I accidentally discovered a situation where Asterisk is guaranteed to deadlock the PJSIP monitor thread, thereby no longer allowing SIP traffic to be processed.
Have a device subscribe to a resource in Asterisk (in my case, the device subscribed to presence), then immediately kill the connection between Asterisk and the device.
Asterisk sends a 200 OK in response to the incoming SUBSCRIBE, and then follows that up with a NOTIFY to give the initial state. Since the device is unreachable, Asterisk continually resends the NOTIFY until the transaction times out. When the transaction times out, the monitor thread in res_pjsip.c handles the transaction timeout event, which bubbles through the stack. When the dialog layer handles the event, it locks the dialog before calling up further.
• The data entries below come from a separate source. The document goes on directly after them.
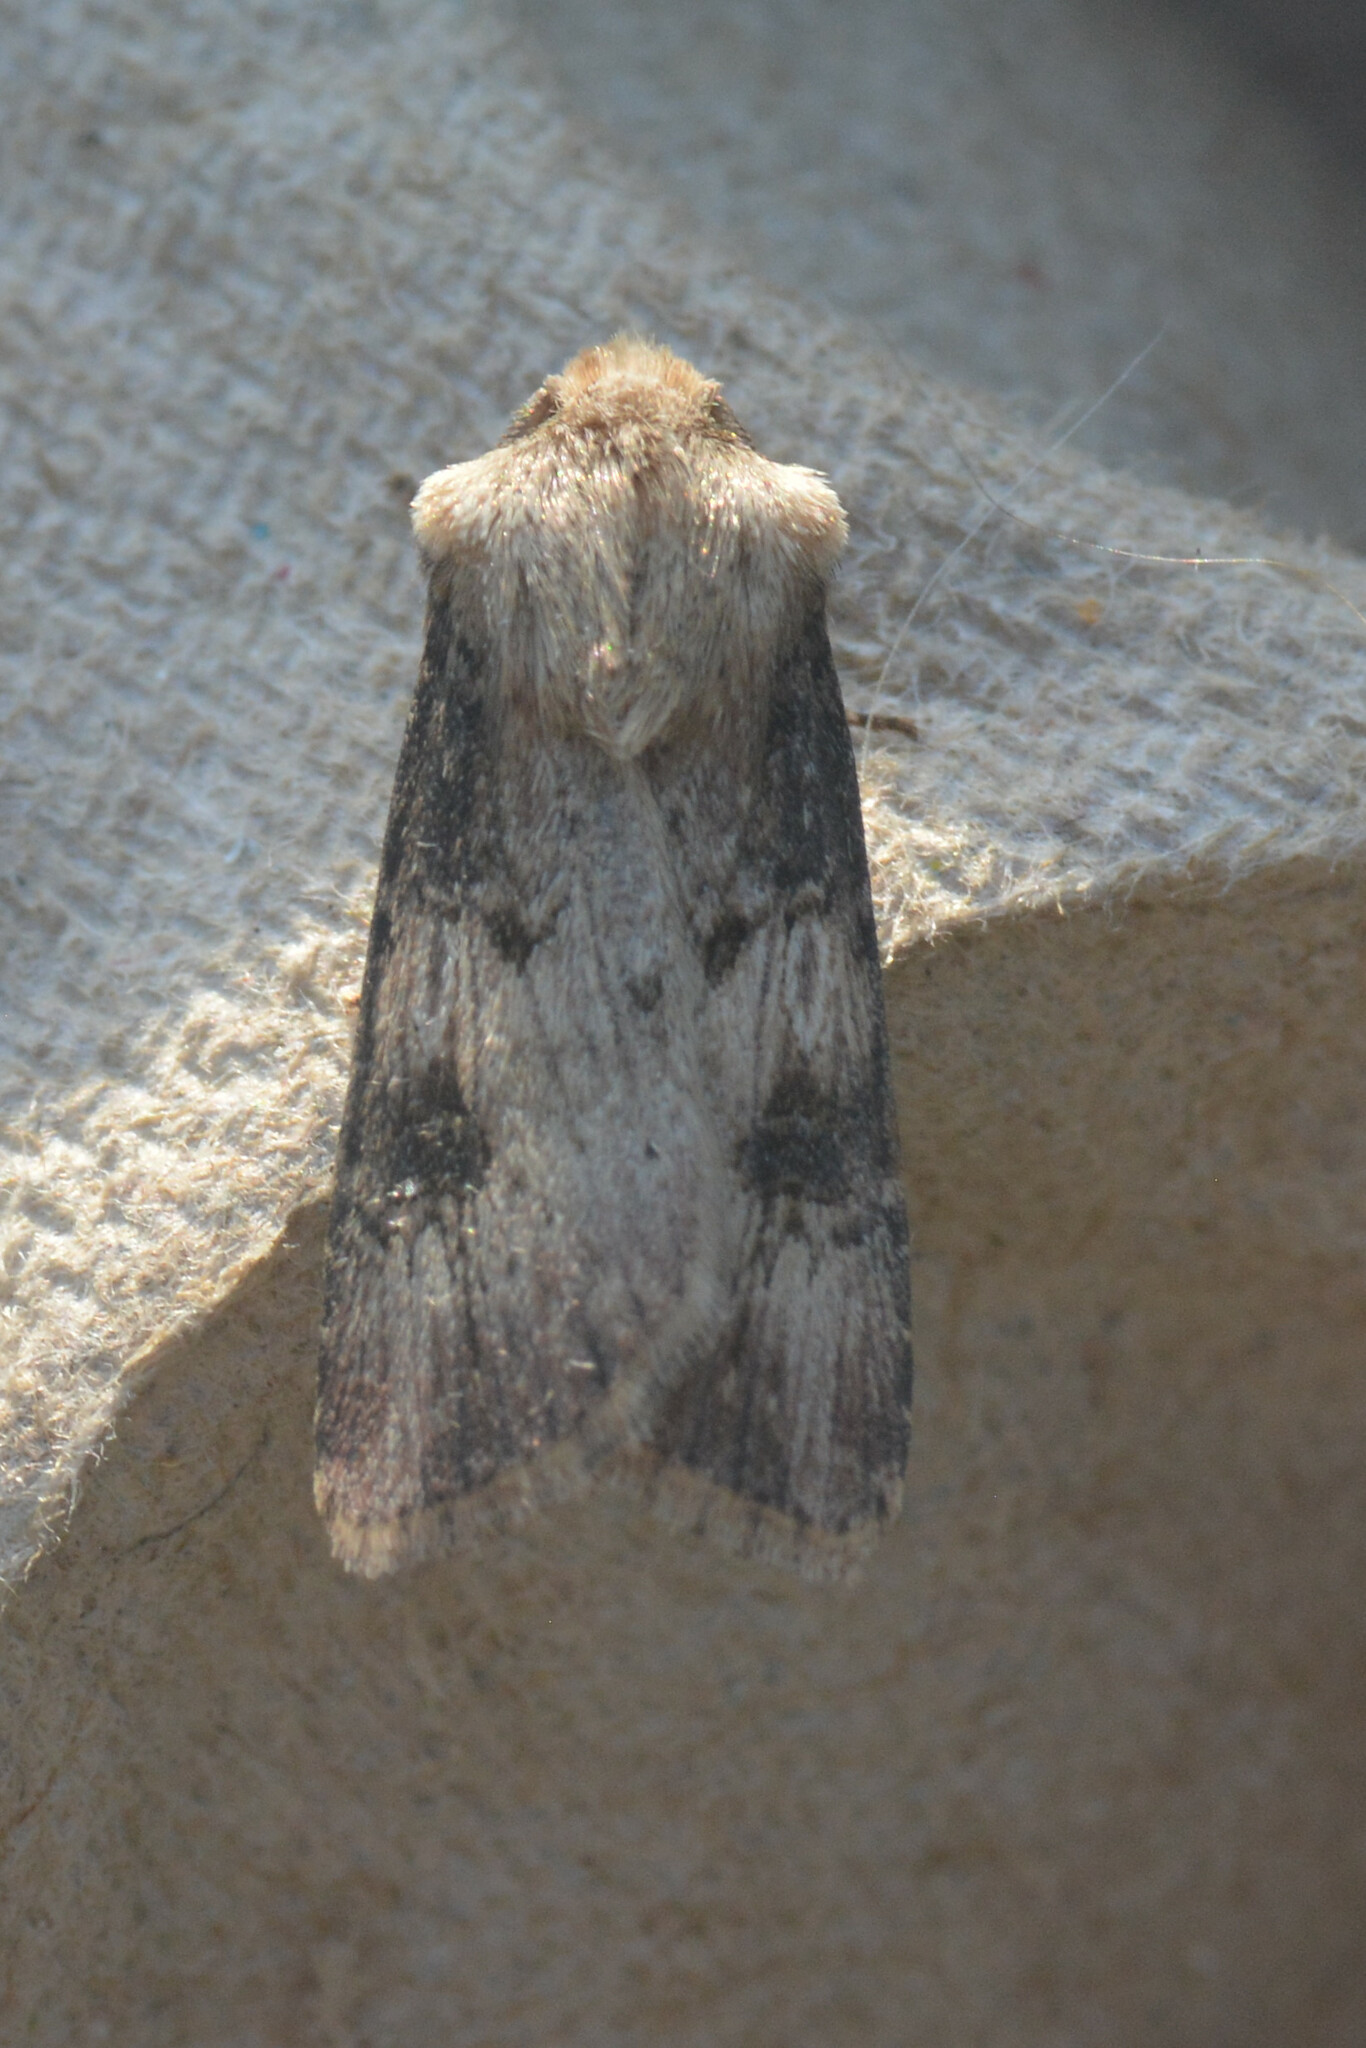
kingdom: Animalia
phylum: Arthropoda
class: Insecta
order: Lepidoptera
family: Noctuidae
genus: Agrotis
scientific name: Agrotis puta
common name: Shuttle-shaped dart
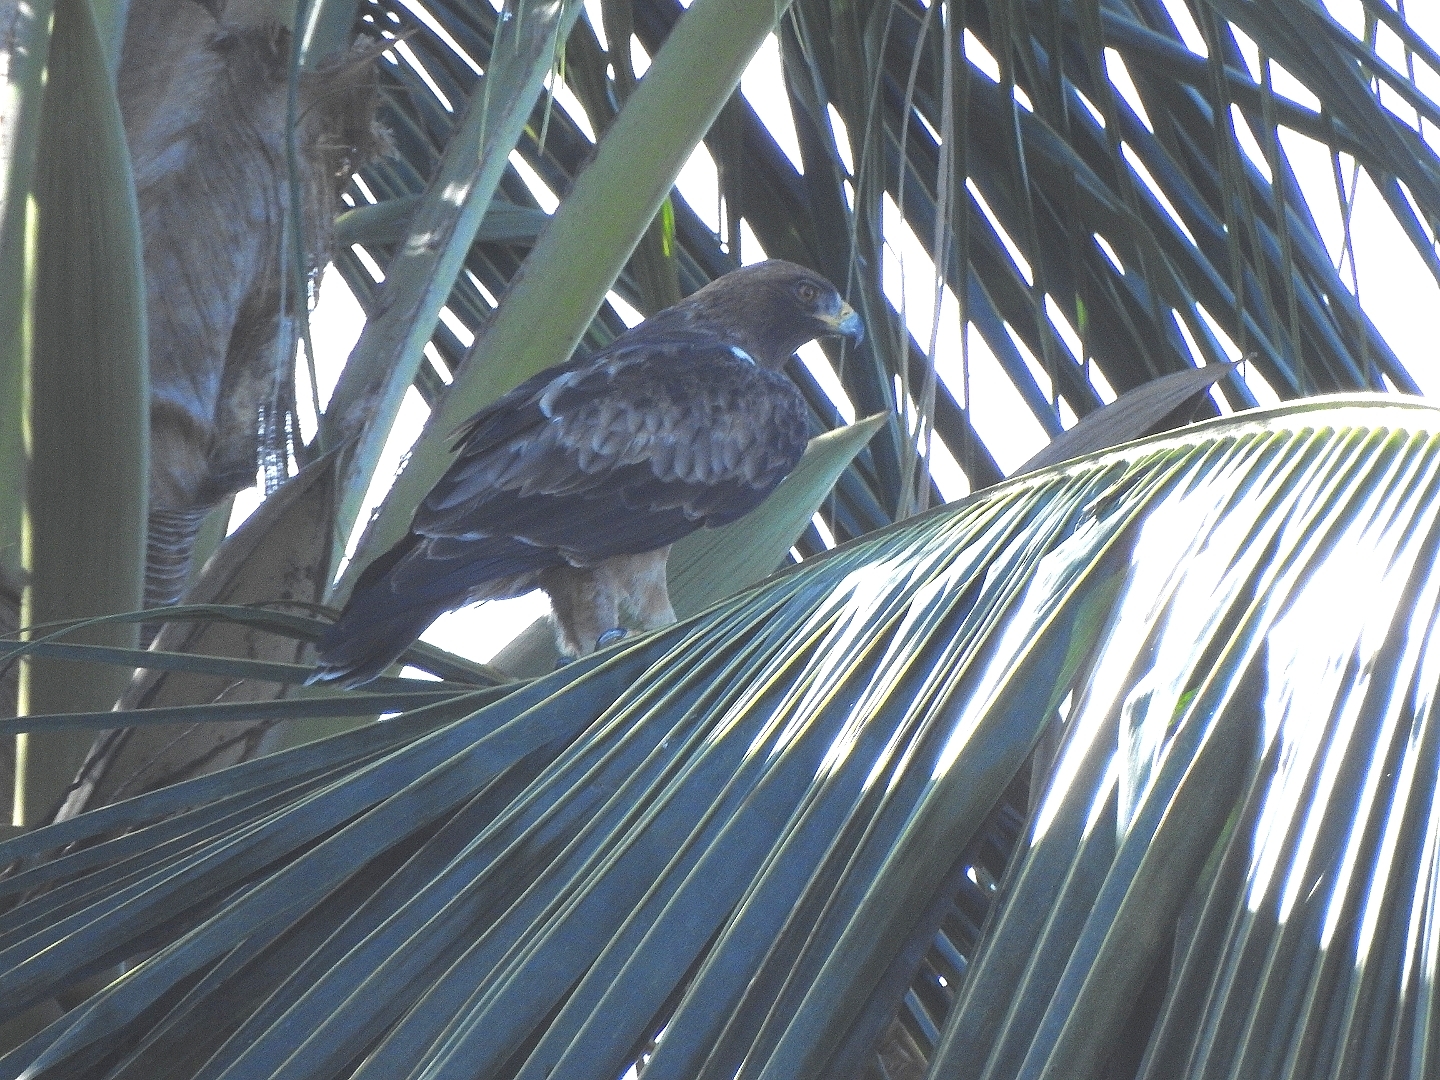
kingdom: Animalia
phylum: Chordata
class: Aves
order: Accipitriformes
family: Accipitridae
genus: Hieraaetus
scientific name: Hieraaetus pennatus
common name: Booted eagle
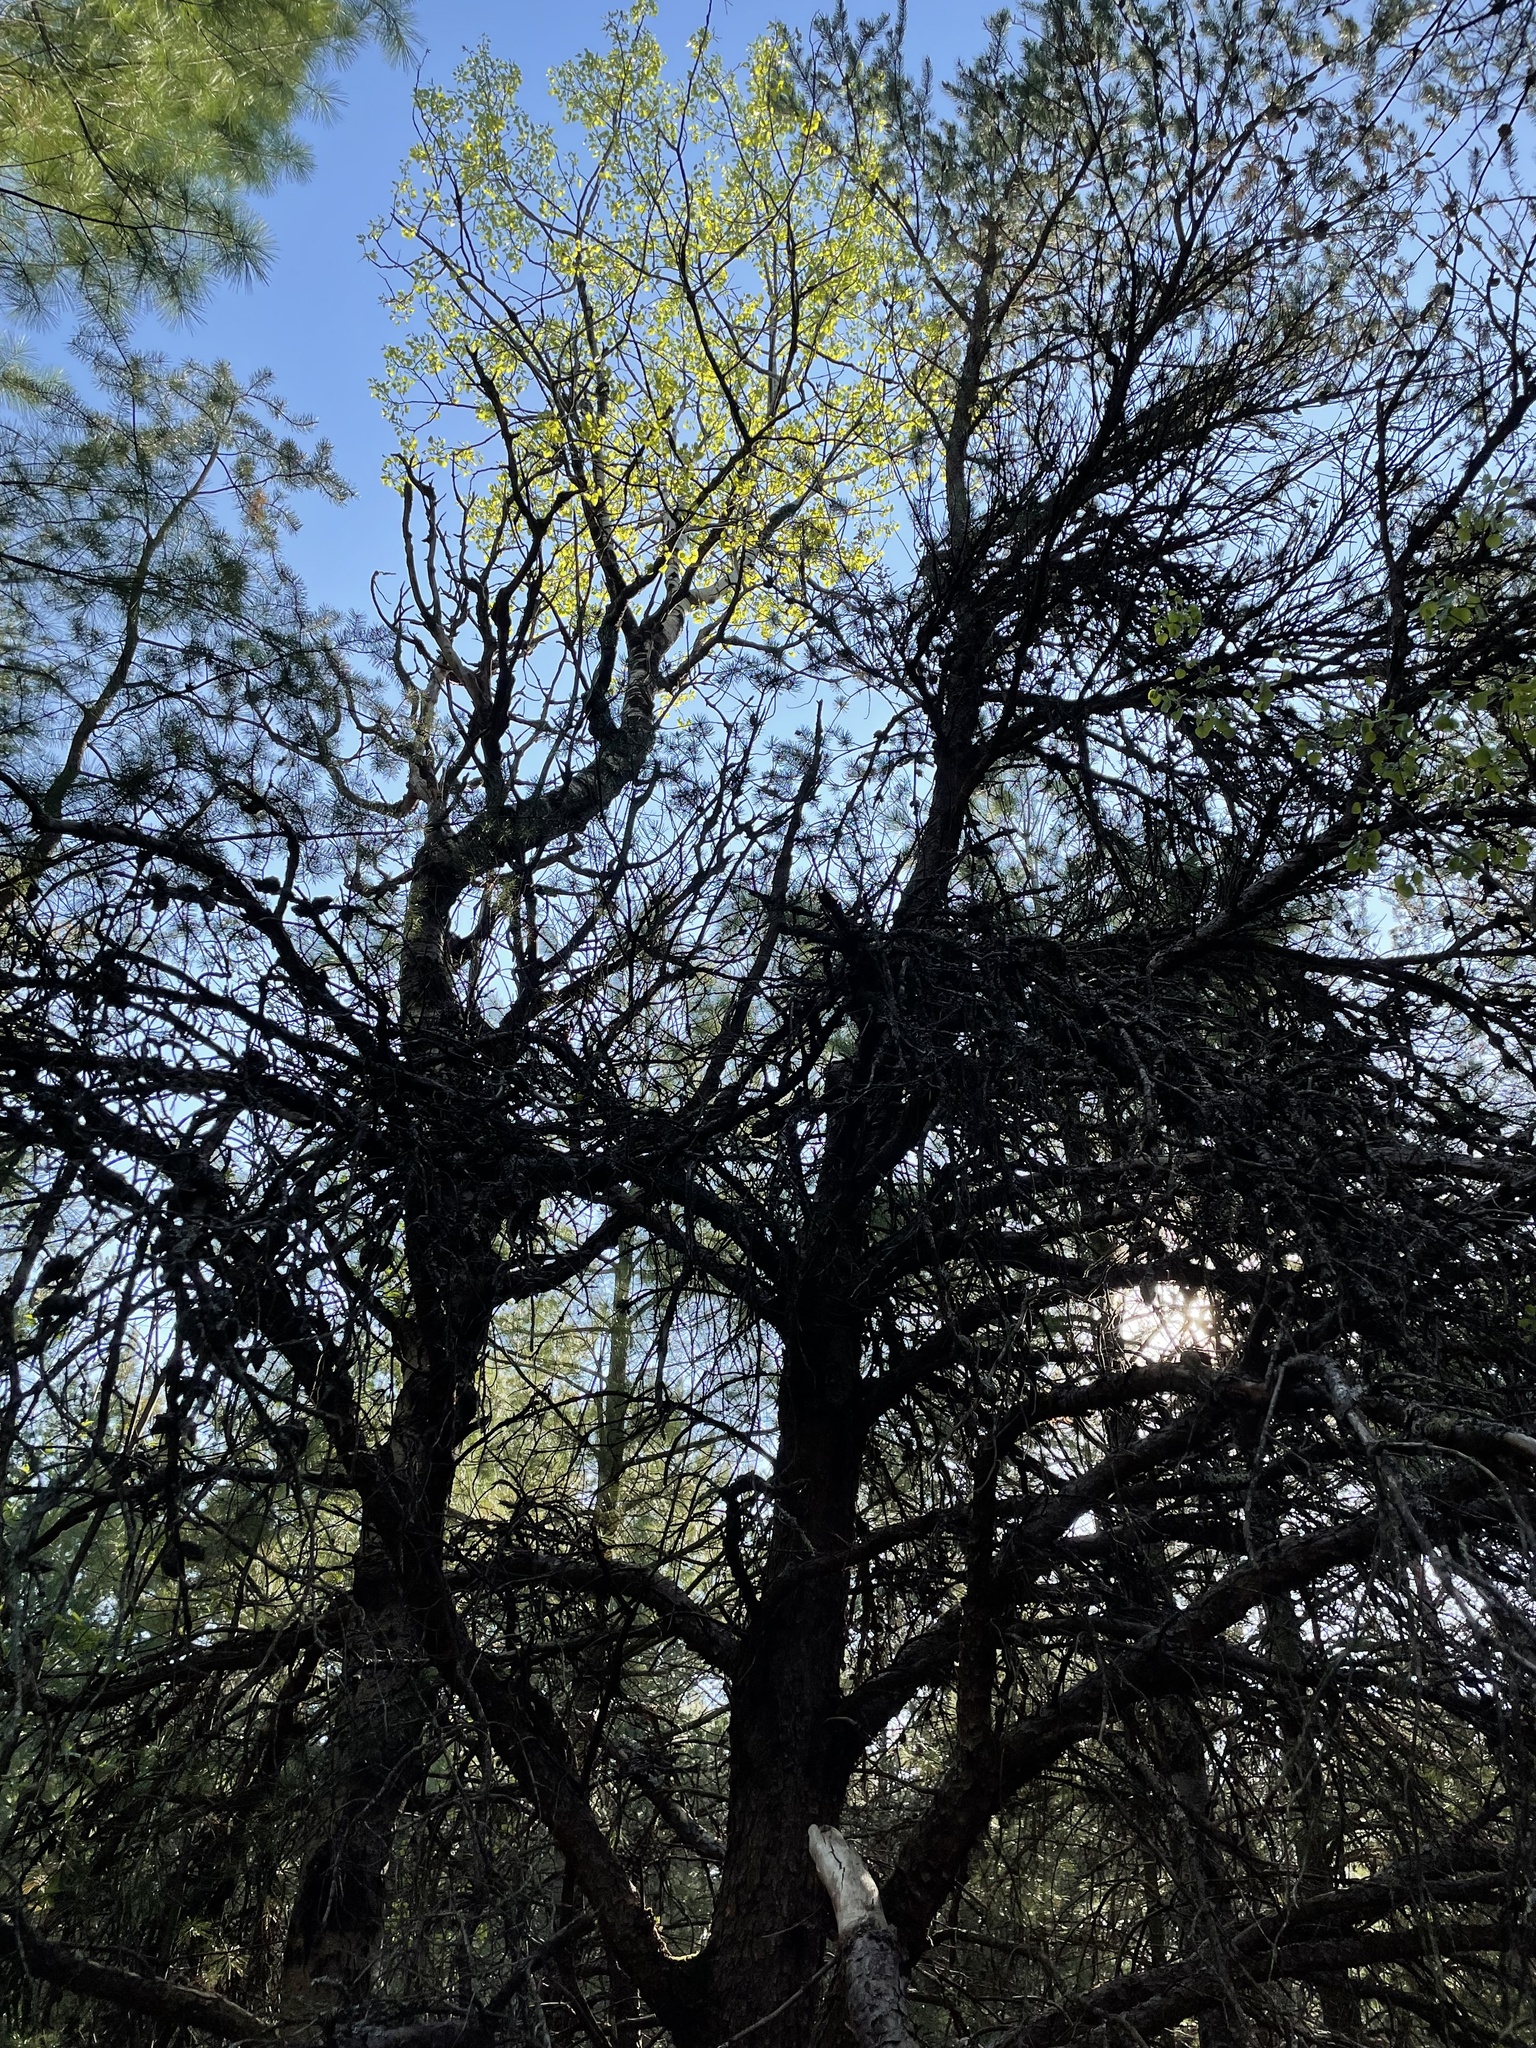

When the event reaches us, we terminate the subscription and attempt to destroy the ast_sip_subscription object. The destructor pushes a synchronous task to the threadpool to destroy the serializer on the dialog, which requires locking the dialog. Since the dialog is already locked by the thread handling the transaction timeout, the synchronous task fails to lock. From this point, Asterisk is no longer capable of handling SIP traffic.
I am attaching two files to assist in debugging.
deadlock.txt is a backtrace during the deadlock. Threads 81 and 82 are the threads of interest.
uac-subscribe-presence-noreply.xml is a SIPp scenario that can trigger the deadlock. The scenario creates a subscription and then ends after receiving the initial NOTIFY from Asterisk. You'll have to wait about a minute after the scenario finishes executing for the deadlock to actually occur. You can invoke the SIPp scenario as follows:
I'm keeping this issue private for now since this may be exploitable as a DOS attack. An attacker would need to properly authenticate and successfully subscribe to a real resource in order to exploit this, though.